* TEXTE ÉTUDIÉ
┌──

Pour pouvoir concrètement commencer à lever l'emprunt devant financer le plan dès le 1er janvier prochain, son objectif affiché, la Commission européenne a d'abord besoin que le plan soit validé par les Parlements nationaux des Etats membres. En théorie, les gouvernements des Vingt-Sept y ont préparé le terrain, et aucun Etat ne connaîtra d'ici là d'élections à même d'y modifier la donne politique.

Mais le pataquès provoqué en 2016 par le rejet de l'accord commercial CETA par le Parlement wallon , en Belgique, rappelle qu'un accident ou un contretemps est vite arrivé. « Il suffit d'un pays pour bloquer et le délai est très court d'ici Noël », rappelle Sébastien Maillard, directeur de l'Institut Jacques Delors. Pour cause, par le jeu du bicamérisme et des parlements régionaux dans certains Etats, ce ne sont pas moins de 39 chambres qui devront valider l'accord, a recensé l'Institut. Or, historiquement, une telle ratification générale d'un accord européen n'a jamais mis moins de 13 mois…

Monstre bureaucratique

La machine bruxelloise est aussi mise au défi de suivre la cadence. Elle qui emprunte traditionnellement quelque 6 milliards d'euros par an va devoir orchestrer en un temps record une levée d'une tout autre ampleur. « Elle va devoir gérer subitement l'équivalent de cinq fois le budget annuel européen. Son défi sera d'éviter que le traitement des demandes de subventions et leur décaissement ne se transforment en monstre bureaucratique, tout en prévenant les risques de gaspillage et de détournement qui augmentent avec les nouveaux volumes à gérer », poursuit Sébastien Maillard.

└──

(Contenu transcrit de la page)
┌──

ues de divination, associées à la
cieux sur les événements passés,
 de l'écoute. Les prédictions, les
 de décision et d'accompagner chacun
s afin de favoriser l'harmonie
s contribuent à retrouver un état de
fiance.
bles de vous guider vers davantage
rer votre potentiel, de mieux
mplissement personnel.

└──

* ACTION DEMANDÉE A
Répondez, s'il vous plaît, à ces questions sur le texte sur l'emprunt européen :
(i) Combien de chambres devront valider l'accord, selon le recensement de l'Institut ?
(ii) Quelle somme la Commission emprunte-t-elle traditionnellement chaque année ?
(iii) Quelle fonction Sébastien Maillard occupe-t-il ?
* ACTION DEMANDÉE B
Poursuivez le texte sur l'emprunt européen après sa dernière phrase.

* RÉPONSE RÉDIGÉE A
(i) 39 chambres.
(ii) Quelque 6 milliards d'euros par an.
(iii) Il est directeur de l'Institut Jacques Delors.

* RÉPONSE RÉDIGÉE B
Arme politique

Charge, en outre, aux Etats de présenter des plans nationaux de relance respectant les critères fixés pour bénéficier des subventions européennes, comme l'obligation de consacrer au moins 30 % de ces dernières au verdissement de l'économie, un exercice dont il ne faut pas sous-estimer la complexité. S'ajoute enfin un dernier obstacle potentiel : lors des négociations, les Pays-Bas ont obtenu un dispositif permettant à un Etat membre de demander la validation d'un plan de relance national d'un des 27 par une majorité de ses pairs au Conseil, en plus de son étude par la Commission européenne (elle s'engage à étudier les plans en deux mois maximum). « C'est une arme politique lourde, qui est plus destinée à rassurer l'opinion néerlandaise qu'à être déclenchée le moment venu, mais sait-on jamais… », analyse une source européenne.

Des prêts en attendant

Dans ce contexte, les premiers décaissements de subventions européennes ne devraient pas intervenir, au mieux, avant la fin du premier trimestre 2021. L'Europe dispose toutefois toujours des trois instruments de soutien aux Etats membres bâtis en urgence au printemps, le fonds de soutien aux PME de la Banque européenne d'investissement (BEI), le fonds lancé dans le cadre du mécanisme européen de stabilité et le dispositif SURE de soutien au chômage partiel, pour un total de 540 milliards d'euros. Mais il s'agit ici de prêts, non de subventions.

En attendant, les Etats vont continuer de dégainer des mesures au niveau national. La France détaillera ainsi un plan de relance à 100 milliards d'euros (sur 2021-2022) fin août, l'Allemagne ayant déjà agi début juillet (baisse de la TVA, notamment). Mais l'Espagne et l'Italie auront vite besoin du relais européen.